AI is the next logical step in a multi-decade journey to improve the user experience, suggests Ryan. He traces a direct line from the friction of the past to the seamless potential of the future. "Throughout the evolution of technology in banking, the goal has always been to improve the customer experience," he says. "We went from standing in long queues at a branch, to the advent of the ATM, to web-based banking, and then to mobile apps." This evolution also saw the rise of peer-to-peer payment services like Venmo and Zelle, further streamlining transactions. "Today, we have GenAI to do that for us. It's a clear evolution of improving the financial services experience."

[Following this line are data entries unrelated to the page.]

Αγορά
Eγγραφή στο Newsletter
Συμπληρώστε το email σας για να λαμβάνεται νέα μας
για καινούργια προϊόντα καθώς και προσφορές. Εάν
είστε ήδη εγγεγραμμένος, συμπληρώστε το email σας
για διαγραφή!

His personal prediction for the next step in the banking evolution is truly hands-free banking. He envisions a future where users could ask for an analysis of the day's market and receive automated advice on what to do next. "That might be something we see in the coming days," he imagines. But as AI pushes toward this future, it remains grounded in a cautious present. Managing risks like "hallucinations, fairness, and the fair use of AI" is a real and active concern that Ryan says is "top of the agenda for most banks." We are not yet at a point where AI can be fully trusted to perform 100% of our transactions, and perhaps wisely so. The journey, with its inherent challenges, is just beginning, but banks are methodically working towards a future where AI acts as a seamless, value-adding financial assistant, always balancing innovation with trust.